[Start of Attachment]

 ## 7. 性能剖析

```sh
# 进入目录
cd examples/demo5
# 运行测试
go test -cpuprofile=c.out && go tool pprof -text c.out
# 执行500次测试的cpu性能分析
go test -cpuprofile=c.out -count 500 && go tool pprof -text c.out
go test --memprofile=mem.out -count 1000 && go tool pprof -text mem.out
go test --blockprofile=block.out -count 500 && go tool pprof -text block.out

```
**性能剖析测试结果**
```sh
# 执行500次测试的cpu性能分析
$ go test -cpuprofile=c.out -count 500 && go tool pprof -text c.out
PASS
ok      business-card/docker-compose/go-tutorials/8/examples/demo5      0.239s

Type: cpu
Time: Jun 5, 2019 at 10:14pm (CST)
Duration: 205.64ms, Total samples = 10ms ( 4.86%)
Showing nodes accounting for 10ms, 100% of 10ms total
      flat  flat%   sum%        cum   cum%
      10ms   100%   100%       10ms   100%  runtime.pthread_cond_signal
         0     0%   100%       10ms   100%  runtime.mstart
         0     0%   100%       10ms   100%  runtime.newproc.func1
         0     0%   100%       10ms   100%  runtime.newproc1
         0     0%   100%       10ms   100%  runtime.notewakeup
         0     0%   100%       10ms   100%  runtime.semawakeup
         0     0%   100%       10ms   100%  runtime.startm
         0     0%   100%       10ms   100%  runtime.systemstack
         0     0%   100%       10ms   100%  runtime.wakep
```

[End of Attachment]

### Prompt
The answer must be the full listing, repeated exactly.

### Answer to this problem
 ## 7. 性能剖析

```sh
# 进入目录
cd examples/demo5
# 运行测试
go test -cpuprofile=c.out && go tool pprof -text c.out
# 执行500次测试的cpu性能分析
go test -cpuprofile=c.out -count 500 && go tool pprof -text c.out
go test --memprofile=mem.out -count 1000 && go tool pprof -text mem.out
go test --blockprofile=block.out -count 500 && go tool pprof -text block.out

```
**性能剖析测试结果**
```sh
# 执行500次测试的cpu性能分析
$ go test -cpuprofile=c.out -count 500 && go tool pprof -text c.out
PASS
ok      business-card/docker-compose/go-tutorials/8/examples/demo5      0.239s

Type: cpu
Time: Jun 5, 2019 at 10:14pm (CST)
Duration: 205.64ms, Total samples = 10ms ( 4.86%)
Showing nodes accounting for 10ms, 100% of 10ms total
      flat  flat%   sum%        cum   cum%
      10ms   100%   100%       10ms   100%  runtime.pthread_cond_signal
         0     0%   100%       10ms   100%  runtime.mstart
         0     0%   100%       10ms   100%  runtime.newproc.func1
         0     0%   100%       10ms   100%  runtime.newproc1
         0     0%   100%       10ms   100%  runtime.notewakeup
         0     0%   100%       10ms   100%  runtime.semawakeup
         0     0%   100%       10ms   100%  runtime.startm
         0     0%   100%       10ms   100%  runtime.systemstack
         0     0%   100%       10ms   100%  runtime.wakep
```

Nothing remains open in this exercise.